The problems with a pre-bicycle bicycle is that it would be a terrible riding experience, and would have limited usefulness. Using a wood frame would limit its longevity. Bicycle frames need to be incredibly strong, unusually so compared to lots of other devices. There's a reason that wood bicycle frames remain a niche curiosity even today, wood just isn't strong enough due to its grain. But that's not the only problem with proto-bicycles. Another major problem is rolling resistance. If you have just a simple axle and wheel design, whether it's metal or wood the amount of friction involved will thwart the efforts of the rider and make for an unpleasant experience.

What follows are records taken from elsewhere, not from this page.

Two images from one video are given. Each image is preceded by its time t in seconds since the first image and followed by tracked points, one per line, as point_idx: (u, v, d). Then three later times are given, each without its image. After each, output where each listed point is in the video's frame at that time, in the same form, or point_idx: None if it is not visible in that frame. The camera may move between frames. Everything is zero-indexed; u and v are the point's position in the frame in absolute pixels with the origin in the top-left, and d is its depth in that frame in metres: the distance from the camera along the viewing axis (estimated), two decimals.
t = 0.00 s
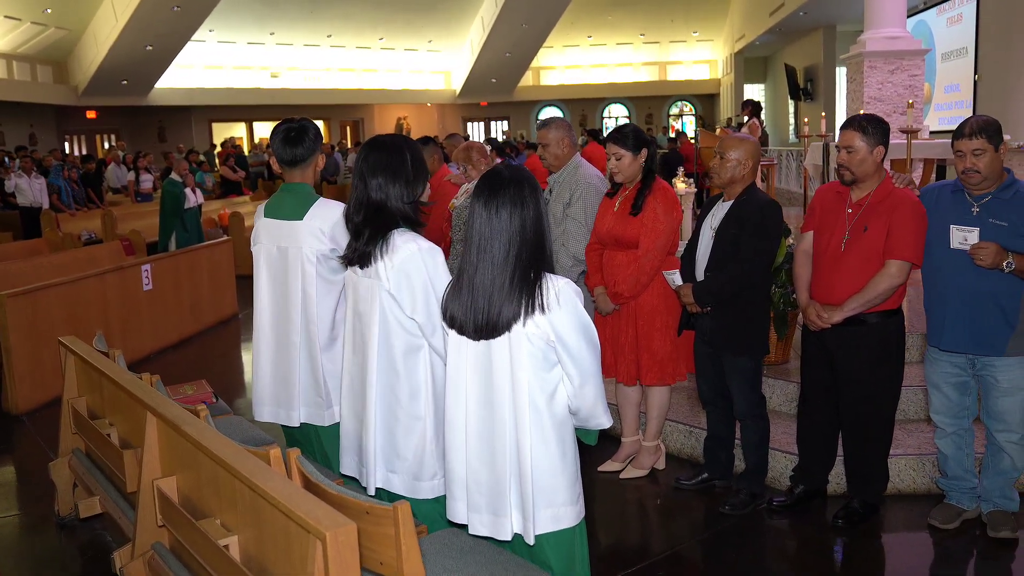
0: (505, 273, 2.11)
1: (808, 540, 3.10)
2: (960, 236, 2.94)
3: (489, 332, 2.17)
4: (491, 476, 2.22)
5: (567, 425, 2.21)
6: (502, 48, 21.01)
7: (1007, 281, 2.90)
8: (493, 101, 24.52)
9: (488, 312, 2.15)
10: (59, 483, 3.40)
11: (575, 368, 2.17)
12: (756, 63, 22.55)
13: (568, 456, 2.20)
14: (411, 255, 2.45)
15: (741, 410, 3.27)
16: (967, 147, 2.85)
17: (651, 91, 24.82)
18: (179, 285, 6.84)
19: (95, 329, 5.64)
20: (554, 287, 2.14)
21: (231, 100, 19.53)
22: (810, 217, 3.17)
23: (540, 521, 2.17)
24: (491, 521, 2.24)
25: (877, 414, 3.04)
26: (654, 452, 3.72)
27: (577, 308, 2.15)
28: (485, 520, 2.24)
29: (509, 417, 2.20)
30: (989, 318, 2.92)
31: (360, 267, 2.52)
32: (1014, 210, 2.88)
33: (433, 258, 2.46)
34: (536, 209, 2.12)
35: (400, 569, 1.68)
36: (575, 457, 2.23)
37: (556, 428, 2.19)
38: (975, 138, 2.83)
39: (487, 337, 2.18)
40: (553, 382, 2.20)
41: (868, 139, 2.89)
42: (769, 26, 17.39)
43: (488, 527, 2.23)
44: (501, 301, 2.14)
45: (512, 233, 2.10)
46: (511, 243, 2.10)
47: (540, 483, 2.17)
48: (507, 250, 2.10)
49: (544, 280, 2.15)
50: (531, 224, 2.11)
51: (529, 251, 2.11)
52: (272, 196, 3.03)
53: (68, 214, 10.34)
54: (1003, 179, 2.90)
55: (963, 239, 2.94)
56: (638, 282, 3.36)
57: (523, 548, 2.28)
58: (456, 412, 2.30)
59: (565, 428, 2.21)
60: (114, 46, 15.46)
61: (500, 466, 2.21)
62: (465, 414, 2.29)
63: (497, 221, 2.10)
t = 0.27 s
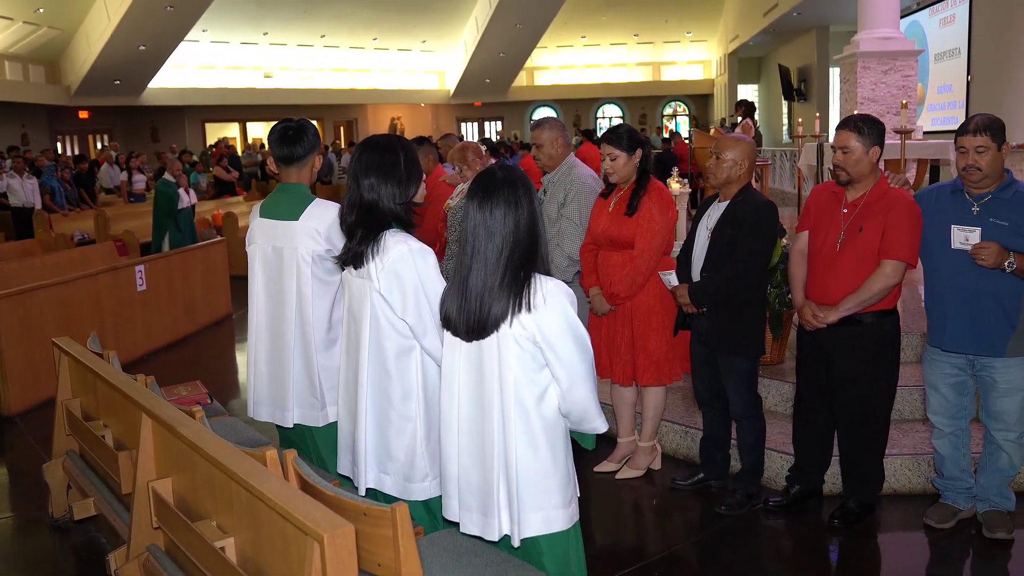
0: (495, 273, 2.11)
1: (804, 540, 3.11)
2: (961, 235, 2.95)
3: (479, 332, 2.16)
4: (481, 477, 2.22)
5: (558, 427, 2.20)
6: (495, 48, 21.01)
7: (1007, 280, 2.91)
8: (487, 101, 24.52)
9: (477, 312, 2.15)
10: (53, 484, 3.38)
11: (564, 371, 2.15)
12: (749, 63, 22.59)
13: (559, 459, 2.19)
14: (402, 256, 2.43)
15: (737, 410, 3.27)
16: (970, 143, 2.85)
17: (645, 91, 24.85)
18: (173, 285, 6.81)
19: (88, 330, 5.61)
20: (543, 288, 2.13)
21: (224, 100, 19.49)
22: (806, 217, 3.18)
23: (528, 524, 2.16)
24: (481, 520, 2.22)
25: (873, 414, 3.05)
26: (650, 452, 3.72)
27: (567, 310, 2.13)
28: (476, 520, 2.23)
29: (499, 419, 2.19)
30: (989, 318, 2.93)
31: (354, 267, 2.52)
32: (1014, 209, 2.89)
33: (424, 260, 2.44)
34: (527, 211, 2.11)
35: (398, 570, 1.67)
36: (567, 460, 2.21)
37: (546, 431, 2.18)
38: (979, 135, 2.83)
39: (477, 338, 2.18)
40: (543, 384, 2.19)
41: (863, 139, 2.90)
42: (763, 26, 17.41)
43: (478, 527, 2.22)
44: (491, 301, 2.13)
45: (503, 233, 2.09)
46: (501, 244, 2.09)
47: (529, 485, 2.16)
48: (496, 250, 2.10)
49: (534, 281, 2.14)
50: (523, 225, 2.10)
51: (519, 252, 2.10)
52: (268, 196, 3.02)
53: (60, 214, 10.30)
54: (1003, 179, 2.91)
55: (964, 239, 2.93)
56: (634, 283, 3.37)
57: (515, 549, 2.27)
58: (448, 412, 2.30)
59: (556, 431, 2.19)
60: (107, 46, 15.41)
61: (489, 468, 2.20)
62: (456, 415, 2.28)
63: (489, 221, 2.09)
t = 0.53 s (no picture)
0: (488, 273, 2.11)
1: (800, 540, 3.11)
2: (961, 235, 2.95)
3: (473, 332, 2.16)
4: (475, 478, 2.21)
5: (552, 429, 2.19)
6: (489, 48, 21.01)
7: (1006, 280, 2.92)
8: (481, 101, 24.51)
9: (471, 313, 2.15)
10: (46, 486, 3.36)
11: (557, 373, 2.14)
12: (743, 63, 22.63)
13: (554, 460, 2.18)
14: (403, 255, 2.43)
15: (733, 410, 3.27)
16: (975, 139, 2.86)
17: (639, 91, 24.88)
18: (166, 285, 6.79)
19: (81, 331, 5.59)
20: (535, 288, 2.12)
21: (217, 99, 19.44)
22: (801, 217, 3.19)
23: (521, 525, 2.16)
24: (476, 521, 2.22)
25: (868, 414, 3.05)
26: (645, 452, 3.73)
27: (560, 312, 2.12)
28: (470, 520, 2.23)
29: (493, 420, 2.18)
30: (988, 318, 2.94)
31: (352, 268, 2.52)
32: (1015, 209, 2.90)
33: (424, 260, 2.44)
34: (520, 211, 2.10)
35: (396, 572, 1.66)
36: (561, 462, 2.21)
37: (540, 432, 2.18)
38: (985, 131, 2.85)
39: (471, 338, 2.18)
40: (536, 385, 2.19)
41: (859, 139, 2.91)
42: (756, 27, 17.44)
43: (472, 527, 2.22)
44: (483, 301, 2.13)
45: (496, 233, 2.09)
46: (494, 244, 2.09)
47: (523, 485, 2.16)
48: (489, 250, 2.10)
49: (527, 281, 2.13)
50: (516, 226, 2.10)
51: (511, 252, 2.10)
52: (265, 194, 3.01)
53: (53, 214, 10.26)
54: (1003, 178, 2.92)
55: (963, 238, 2.95)
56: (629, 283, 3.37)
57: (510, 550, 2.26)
58: (444, 412, 2.30)
59: (550, 433, 2.19)
60: (99, 45, 15.34)
61: (483, 469, 2.19)
62: (451, 415, 2.28)
63: (482, 221, 2.09)
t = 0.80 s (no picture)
0: (486, 274, 2.11)
1: (796, 540, 3.11)
2: (961, 237, 2.96)
3: (472, 333, 2.16)
4: (474, 478, 2.21)
5: (550, 429, 2.19)
6: (484, 48, 21.02)
7: (1005, 281, 2.93)
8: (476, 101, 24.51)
9: (470, 313, 2.15)
10: (42, 486, 3.34)
11: (556, 373, 2.14)
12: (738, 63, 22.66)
13: (552, 460, 2.18)
14: (409, 255, 2.43)
15: (729, 409, 3.28)
16: (981, 134, 2.85)
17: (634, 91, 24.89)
18: (161, 285, 6.77)
19: (77, 331, 5.58)
20: (533, 288, 2.12)
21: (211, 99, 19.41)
22: (797, 217, 3.19)
23: (519, 525, 2.15)
24: (473, 521, 2.21)
25: (865, 414, 3.06)
26: (642, 452, 3.73)
27: (557, 311, 2.12)
28: (468, 520, 2.22)
29: (491, 420, 2.18)
30: (987, 319, 2.95)
31: (352, 268, 2.51)
32: (1015, 209, 2.90)
33: (428, 259, 2.44)
34: (517, 211, 2.10)
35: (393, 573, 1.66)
36: (558, 462, 2.21)
37: (538, 432, 2.17)
38: (990, 127, 2.85)
39: (470, 338, 2.18)
40: (534, 385, 2.18)
41: (854, 139, 2.91)
42: (751, 27, 17.47)
43: (470, 527, 2.21)
44: (482, 301, 2.13)
45: (495, 233, 2.09)
46: (494, 245, 2.10)
47: (521, 485, 2.16)
48: (488, 251, 2.10)
49: (525, 282, 2.13)
50: (515, 225, 2.10)
51: (510, 252, 2.11)
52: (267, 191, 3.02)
53: (47, 214, 10.23)
54: (1002, 178, 2.93)
55: (964, 239, 2.96)
56: (624, 283, 3.36)
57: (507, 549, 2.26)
58: (445, 412, 2.29)
59: (548, 433, 2.19)
60: (94, 45, 15.30)
61: (481, 469, 2.19)
62: (451, 415, 2.28)
63: (479, 221, 2.09)
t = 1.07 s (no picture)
0: (490, 274, 2.11)
1: (795, 540, 3.12)
2: (959, 236, 2.96)
3: (475, 333, 2.16)
4: (476, 478, 2.21)
5: (553, 429, 2.19)
6: (480, 48, 21.01)
7: (1003, 281, 2.93)
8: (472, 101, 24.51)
9: (472, 314, 2.15)
10: (40, 486, 3.34)
11: (559, 372, 2.15)
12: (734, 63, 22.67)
13: (555, 460, 2.18)
14: (411, 254, 2.44)
15: (728, 409, 3.28)
16: (980, 133, 2.86)
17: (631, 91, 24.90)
18: (158, 285, 6.76)
19: (74, 331, 5.56)
20: (537, 288, 2.13)
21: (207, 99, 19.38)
22: (796, 217, 3.19)
23: (523, 525, 2.16)
24: (475, 523, 2.21)
25: (863, 414, 3.06)
26: (640, 452, 3.73)
27: (562, 311, 2.13)
28: (470, 522, 2.22)
29: (495, 421, 2.18)
30: (985, 319, 2.95)
31: (354, 268, 2.51)
32: (1013, 209, 2.90)
33: (429, 258, 2.45)
34: (520, 210, 2.11)
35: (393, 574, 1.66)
36: (561, 462, 2.21)
37: (541, 432, 2.18)
38: (990, 127, 2.85)
39: (473, 339, 2.17)
40: (538, 385, 2.19)
41: (852, 140, 2.91)
42: (747, 26, 17.48)
43: (472, 529, 2.21)
44: (485, 301, 2.13)
45: (498, 233, 2.09)
46: (497, 244, 2.10)
47: (524, 485, 2.16)
48: (491, 251, 2.10)
49: (529, 281, 2.14)
50: (518, 225, 2.11)
51: (514, 252, 2.11)
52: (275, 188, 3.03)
53: (44, 214, 10.20)
54: (1000, 178, 2.93)
55: (962, 239, 2.96)
56: (623, 283, 3.36)
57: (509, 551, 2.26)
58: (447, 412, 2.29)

I would consider the absolute minimum feature set of a bicycle that would have more than niche usefulness to be a welded tubular steel frame and ball bearings for the wheels. Both of those are 19th century (or nearly so) inventions, which makes the bicycle a solidly 19th century device. More reasonably, things like rubber or pneumatic tires, wire spoked wheels, and geared chain drives (all the components of the "safety bicycle") along with increasing urban populations are the major ingredients for bicycle popularity, and those too are 19th century changes.
So, realistically you don't have the core enabling technologies and societal/economic changes necessary for bicycles to be successful until the 19th century and you can't easily push that forward very much, certainly not by centuries. You could imagine creating some type of human-powered vehicle with pre-19th century technology. Maybe a tricycle with leaf spring suspension? However, the designs become more complicated and difficult the more technologies you exclude. And realistically I don't think you can get a reasonably useful vehicle without bearings.